Centrality measures help gauge the overall importance of a node. In other words, how connected and how influential is a node within the overall network?

One of the simplest measures of centrality is Degree, which measures the number of connections between a node and all other nodes. For instance if we are considering a street network with intersections as nodes, a nodal Degree of 4 would indicate a typical 4-way intersection.

The image above depicts a rendition of the Metropolis street network with a Degree value shown at each intersection and a 4-way intersection highlighted in red (Fleischer, 1941). When we focus on what is happening at one particular node, it is called the ego network (in that we are looking at the network from the perspective of a single node while ignoring all nodes not directly connected, which can be deemed a bit narcissistic). The entire network can be called the complete, whole, or global network. So if we want an overall Degree measure, we can calculate Average Degree, which is the average number of connections for all the nodes within the overall network. When the Average Degree exceeds 1, every node has at least one connection, on average. When the Average Degree approaches log(n), where n equals the number of nodes in the network, every node starts to become accessible from every other node (Neal, 2013). For the Metropolis network, there are 78 nodes with an Average Degree of 3.4.

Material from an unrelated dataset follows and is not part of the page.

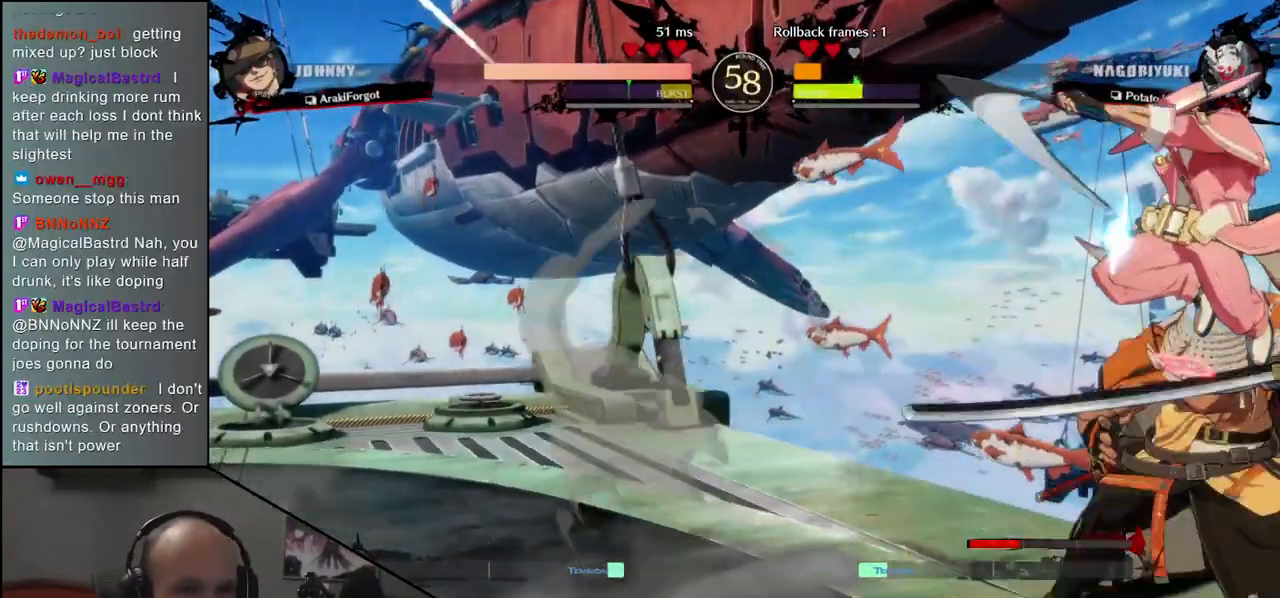
{"buttons": [], "left_stick": "right", "events": [[200, "L1", "down"], [267, "L1", "up"], [383, "L1", "down"], [450, "L1", "up"]]}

Analyzing Degree measures for a complete network also entails generating a Degree Distribution, which literally equates to the plotting the frequency of each Degree for all the nodes as shown in the image below for the Metropolis street network. The idea is to try to capture the relative differences in connectivity between the nodes in order to gain a sense of network structure. For instance, every node in a homogenous network would have the exact same number of connections and not much of a distribution. A more centralized network might have one node with a high Degree value and all other nodes with low Degree values.